*INFORMATION PROVIDED*.
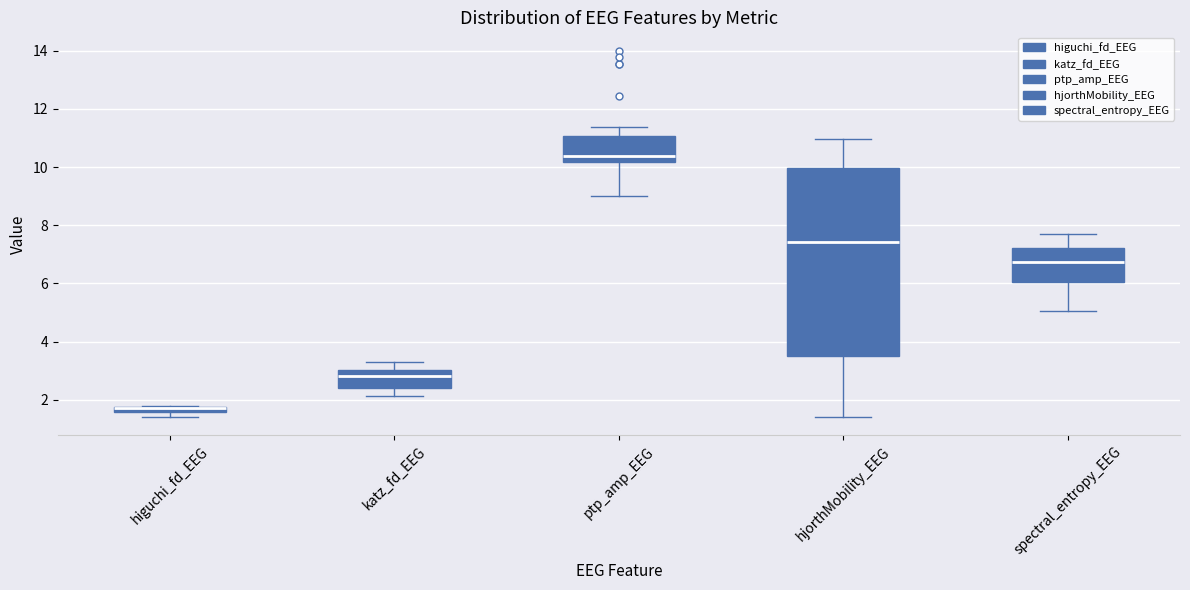

Where is the upper edge of the box for hjorthMobility_EEG on the y-axis? The values are not printed on the chart, so give them approximately, as read against the axis.

10.0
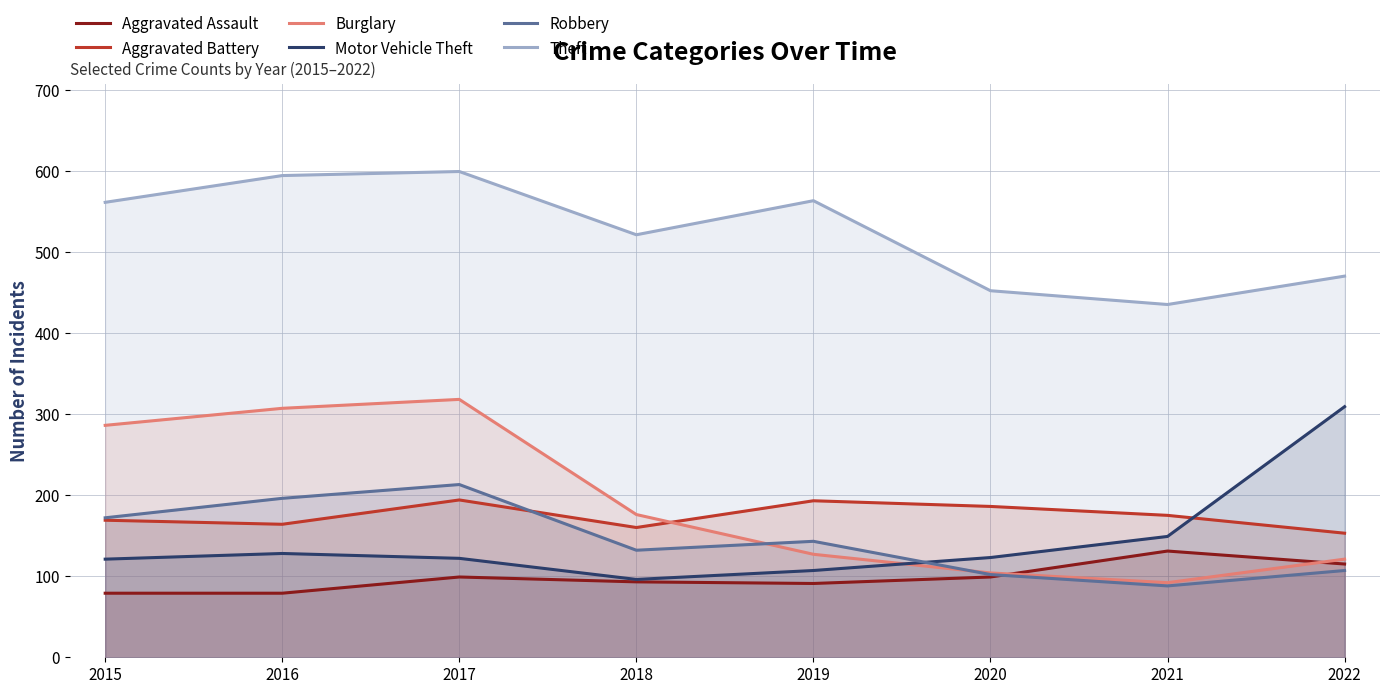

What is the average value of the Aggravated Assault series?

98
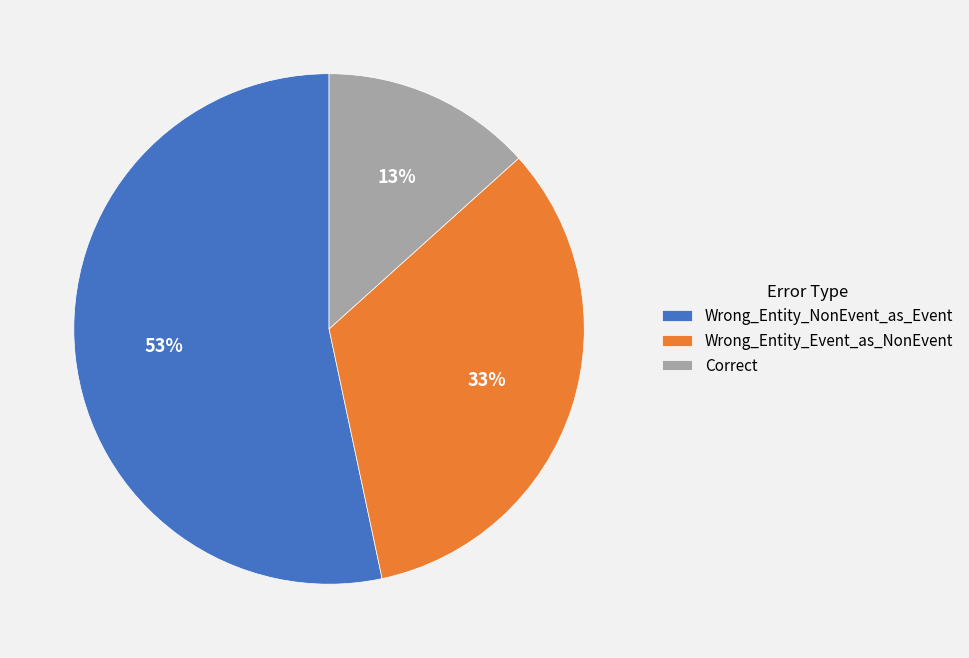

Approximately how many times larger is the value at Wrong_Entity_Event_as_NonEvent compared to Correct?

2.5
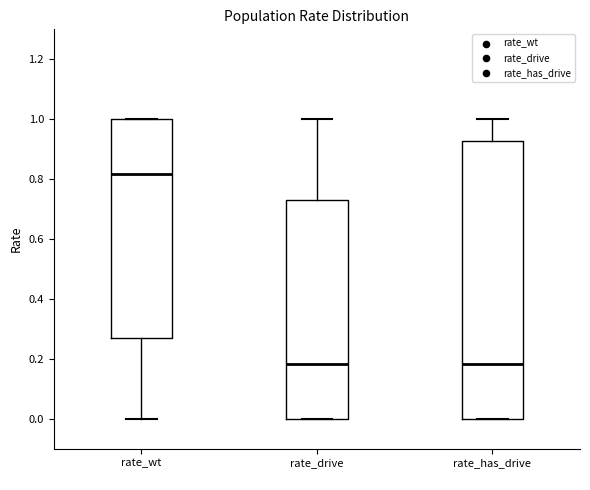

Reading left to right, transcribe this box plot: for each box, give where its median line is, the range the box spans, and where its two whiskers end, as read against the y-axis. The values are not printed on the chart, so give them approximately, as read against the axis.

rate_wt: median 0.82, box 0.26 to 1.00, whiskers 0.00 to 1.00
rate_drive: median 0.18, box 0.00 to 0.74, whiskers 0.00 to 1.00
rate_has_drive: median 0.18, box 0.00 to 0.92, whiskers 0.00 to 1.00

*EXERCISE INSTRUCTIONS*. Pick out every line in the data above that contains the word "printed".

*ANSWER TO THE PROBLEM*.
Where is the upper edge of the box for hjorthMobility_EEG on the y-axis? The values are not printed on the chart, so give them approximately, as read against the axis.
Reading left to right, transcribe this box plot: for each box, give where its median line is, the range the box spans, and where its two whiskers end, as read against the y-axis. The values are not printed on the chart, so give them approximately, as read against the axis.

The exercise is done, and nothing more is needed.